Vous me suivez toujours? Le peuple pourrait bien devoir voter sur deux initiatives aux conséquences identiques: la fin des Bilatérales. Car s'il y a bien une certitude aujourd'hui, c'est qu'il est impossible d'imaginer renégocier un accord aussi important que l'ALCP en l'espace quelques mois. Le début de négociation extrêmement difficile sur le Brexit le démontre à l'envi. A cela s'ajouterait le fait qu'il n'y aurait, en réalité, absolument rien à négocier puisque l'initiative imposerait une gestion exclusivement helvétique de l'immigration.

Il ne faut pas oublier que notre pays gagne un franc sur deux à l'étranger et que l'Union européenne (UE) est notre principal partenaire. Or l'accord sur la libre circulation est lié aux principaux autres accords qui régissent nos relations avec les pays membres de l'UE, par exemple celui sur la suppression des obstacles techniques aux échanges, qui facilitent les exportations. La perte de ce traité – qui tomberait en cas de résiliation de l'ALCP - aurait des conséquences graves sur l'emploi et l'économie en général…

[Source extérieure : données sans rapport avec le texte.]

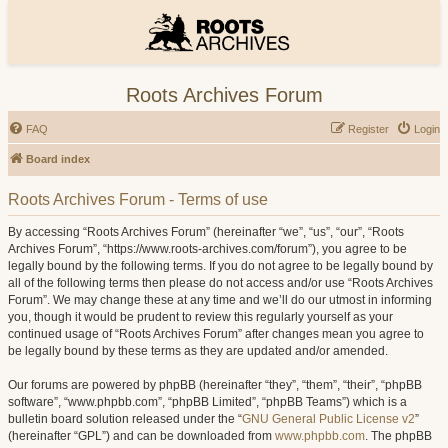
Roots Archives Forum
FAQ
Register
Login
Board index
Roots Archives Forum - Terms of use
By accessing “Roots Archives Forum” (hereinafter “we”, “us”, “our”, “Roots
Archives Forum”, “https://www.roots-archives.com/forum”), you agree to be
legally bound by the following terms. If you do not agree to be legally bound by
all of the following terms then please do not access and/or use “Roots Archives
Forum”. We may change these at any time and we’ll do our utmost in informing
you, though it would be prudent to review this regularly yourself as your
continued usage of “Roots Archives Forum” after changes mean you agree to
be legally bound by these terms as they are updated and/or amended.
Our forums are powered by phpBB (hereinafter “they”, “them”, “their”, “phpBB
software”, “www.phpbb.com”, “phpBB Limited”, “phpBB Teams”) which is a
bulletin board solution released under the “
GNU General Public License v2
”
(hereinafter “GPL”) and can be downloaded from
www.phpbb.com
. The phpBB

On voit que les initiants ne veulent pas se donner la peine d'attendre d'évaluer les effets de la mise en œuvre de l'initiative du 9 février. Cette dernière prévoit pourtant de favoriser les employés locaux dans les professions où le chômage est supérieur à un certain seuil. Les initiants ne tiennent pas davantage compte du fait que l'immigration a eu des effets extrêmement positifs sur l'emploi des Suisses aussi, ainsi que sur les assurances sociales, comme l'a relevé le Seco hier dans un rapport. Les initiants ne tiennent pas davantage compte du fait que l'immigration a déjà commencé à ralentir, en raison de la reprise conjoncturelle dans l'Union européenne. Il n'y a donc aucun doute, ces initiatives ne sont que de purs instruments publicitaires.